=== Data supplied ===

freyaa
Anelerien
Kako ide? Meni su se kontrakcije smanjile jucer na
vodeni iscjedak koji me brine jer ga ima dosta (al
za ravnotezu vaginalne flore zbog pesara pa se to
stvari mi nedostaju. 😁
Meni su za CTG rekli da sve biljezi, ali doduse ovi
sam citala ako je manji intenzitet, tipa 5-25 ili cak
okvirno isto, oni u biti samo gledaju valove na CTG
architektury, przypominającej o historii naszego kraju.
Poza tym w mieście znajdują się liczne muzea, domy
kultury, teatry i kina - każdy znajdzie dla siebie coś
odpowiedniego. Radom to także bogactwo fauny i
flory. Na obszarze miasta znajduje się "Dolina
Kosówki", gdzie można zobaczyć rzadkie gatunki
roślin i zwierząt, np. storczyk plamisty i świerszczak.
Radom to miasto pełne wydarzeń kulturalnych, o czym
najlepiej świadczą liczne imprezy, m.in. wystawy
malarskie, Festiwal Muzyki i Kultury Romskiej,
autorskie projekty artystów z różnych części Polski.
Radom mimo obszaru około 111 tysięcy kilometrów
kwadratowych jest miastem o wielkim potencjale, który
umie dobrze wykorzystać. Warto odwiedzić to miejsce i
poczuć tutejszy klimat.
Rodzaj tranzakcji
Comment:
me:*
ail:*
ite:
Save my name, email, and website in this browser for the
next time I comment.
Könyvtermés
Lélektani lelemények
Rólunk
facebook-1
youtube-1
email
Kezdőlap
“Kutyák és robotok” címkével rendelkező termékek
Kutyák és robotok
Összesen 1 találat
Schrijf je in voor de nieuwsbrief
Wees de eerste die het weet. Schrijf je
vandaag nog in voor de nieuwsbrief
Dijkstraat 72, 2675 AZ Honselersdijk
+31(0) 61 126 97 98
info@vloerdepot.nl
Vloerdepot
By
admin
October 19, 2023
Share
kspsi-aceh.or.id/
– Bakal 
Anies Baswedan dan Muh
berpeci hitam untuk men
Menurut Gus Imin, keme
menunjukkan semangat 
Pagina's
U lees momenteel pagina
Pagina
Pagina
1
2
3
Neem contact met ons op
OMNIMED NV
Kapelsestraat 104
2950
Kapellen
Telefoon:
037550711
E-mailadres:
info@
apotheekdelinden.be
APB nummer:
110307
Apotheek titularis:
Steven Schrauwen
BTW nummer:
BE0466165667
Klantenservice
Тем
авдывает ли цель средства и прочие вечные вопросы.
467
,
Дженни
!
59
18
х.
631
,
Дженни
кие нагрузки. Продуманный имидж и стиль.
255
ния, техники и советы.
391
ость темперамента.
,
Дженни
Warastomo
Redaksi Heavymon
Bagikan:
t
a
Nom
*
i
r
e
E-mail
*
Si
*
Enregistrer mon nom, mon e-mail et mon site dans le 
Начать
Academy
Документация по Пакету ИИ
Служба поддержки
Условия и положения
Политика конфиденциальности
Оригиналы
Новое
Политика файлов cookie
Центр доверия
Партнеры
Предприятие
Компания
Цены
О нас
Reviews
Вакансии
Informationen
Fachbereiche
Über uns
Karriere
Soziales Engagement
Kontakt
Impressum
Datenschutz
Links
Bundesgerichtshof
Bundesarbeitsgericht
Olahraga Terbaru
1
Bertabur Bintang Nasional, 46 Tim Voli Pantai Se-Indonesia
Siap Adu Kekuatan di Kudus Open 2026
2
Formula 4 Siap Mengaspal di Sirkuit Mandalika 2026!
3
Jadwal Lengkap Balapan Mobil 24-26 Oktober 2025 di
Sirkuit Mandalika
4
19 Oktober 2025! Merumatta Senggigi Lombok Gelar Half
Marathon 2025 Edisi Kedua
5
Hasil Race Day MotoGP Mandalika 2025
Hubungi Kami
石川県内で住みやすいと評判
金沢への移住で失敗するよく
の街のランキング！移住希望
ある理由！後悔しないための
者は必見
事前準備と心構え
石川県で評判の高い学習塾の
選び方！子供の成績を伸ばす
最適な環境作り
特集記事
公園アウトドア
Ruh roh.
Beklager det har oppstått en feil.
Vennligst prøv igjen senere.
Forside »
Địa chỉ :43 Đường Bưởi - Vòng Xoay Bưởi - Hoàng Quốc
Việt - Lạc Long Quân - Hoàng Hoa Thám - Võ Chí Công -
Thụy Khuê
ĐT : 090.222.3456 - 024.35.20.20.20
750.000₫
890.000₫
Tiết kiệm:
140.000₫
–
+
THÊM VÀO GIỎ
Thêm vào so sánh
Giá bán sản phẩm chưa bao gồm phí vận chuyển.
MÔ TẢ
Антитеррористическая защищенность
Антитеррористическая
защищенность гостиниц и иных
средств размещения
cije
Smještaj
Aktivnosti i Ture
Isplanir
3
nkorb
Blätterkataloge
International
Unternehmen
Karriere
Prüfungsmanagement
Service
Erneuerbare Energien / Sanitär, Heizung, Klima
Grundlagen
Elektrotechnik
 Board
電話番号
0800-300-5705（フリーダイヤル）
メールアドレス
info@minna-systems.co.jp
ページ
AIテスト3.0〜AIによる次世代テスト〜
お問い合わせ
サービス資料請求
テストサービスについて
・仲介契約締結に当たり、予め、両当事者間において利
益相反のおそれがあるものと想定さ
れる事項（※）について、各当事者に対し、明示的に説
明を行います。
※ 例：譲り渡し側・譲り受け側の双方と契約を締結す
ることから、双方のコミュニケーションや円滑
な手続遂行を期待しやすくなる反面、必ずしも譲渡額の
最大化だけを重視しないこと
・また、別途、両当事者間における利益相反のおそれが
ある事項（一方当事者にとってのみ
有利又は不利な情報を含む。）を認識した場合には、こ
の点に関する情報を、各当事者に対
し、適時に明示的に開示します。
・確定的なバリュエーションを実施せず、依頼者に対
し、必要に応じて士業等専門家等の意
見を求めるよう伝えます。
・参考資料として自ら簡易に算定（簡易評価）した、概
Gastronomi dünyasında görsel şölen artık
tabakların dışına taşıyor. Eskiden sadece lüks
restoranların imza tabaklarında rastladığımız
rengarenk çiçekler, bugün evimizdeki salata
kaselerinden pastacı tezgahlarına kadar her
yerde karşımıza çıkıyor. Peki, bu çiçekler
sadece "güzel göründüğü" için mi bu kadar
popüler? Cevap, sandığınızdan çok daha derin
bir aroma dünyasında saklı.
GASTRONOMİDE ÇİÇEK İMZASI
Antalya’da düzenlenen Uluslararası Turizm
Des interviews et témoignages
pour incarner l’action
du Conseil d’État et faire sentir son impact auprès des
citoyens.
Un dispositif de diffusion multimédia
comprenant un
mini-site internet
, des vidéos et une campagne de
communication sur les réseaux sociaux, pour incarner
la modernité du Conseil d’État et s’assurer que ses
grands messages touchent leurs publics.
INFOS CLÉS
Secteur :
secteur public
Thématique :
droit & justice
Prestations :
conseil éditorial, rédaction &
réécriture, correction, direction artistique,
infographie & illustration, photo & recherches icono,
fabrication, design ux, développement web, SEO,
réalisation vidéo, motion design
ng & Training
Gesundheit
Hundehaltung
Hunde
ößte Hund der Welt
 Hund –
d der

===

**How to complete this task:** Write out the lines of the entries, word for word, from the first through the one containing "roślin i zwierząt, np.", and stop at that line.

**Task answer:**
freyaa
Anelerien
Kako ide? Meni su se kontrakcije smanjile jucer na
vodeni iscjedak koji me brine jer ga ima dosta (al
za ravnotezu vaginalne flore zbog pesara pa se to
stvari mi nedostaju. 😁
Meni su za CTG rekli da sve biljezi, ali doduse ovi
sam citala ako je manji intenzitet, tipa 5-25 ili cak
okvirno isto, oni u biti samo gledaju valove na CTG
architektury, przypominającej o historii naszego kraju.
Poza tym w mieście znajdują się liczne muzea, domy
kultury, teatry i kina - każdy znajdzie dla siebie coś
odpowiedniego. Radom to także bogactwo fauny i
flory. Na obszarze miasta znajduje się "Dolina
Kosówki", gdzie można zobaczyć rzadkie gatunki
roślin i zwierząt, np. storczyk plamisty i świerszczak.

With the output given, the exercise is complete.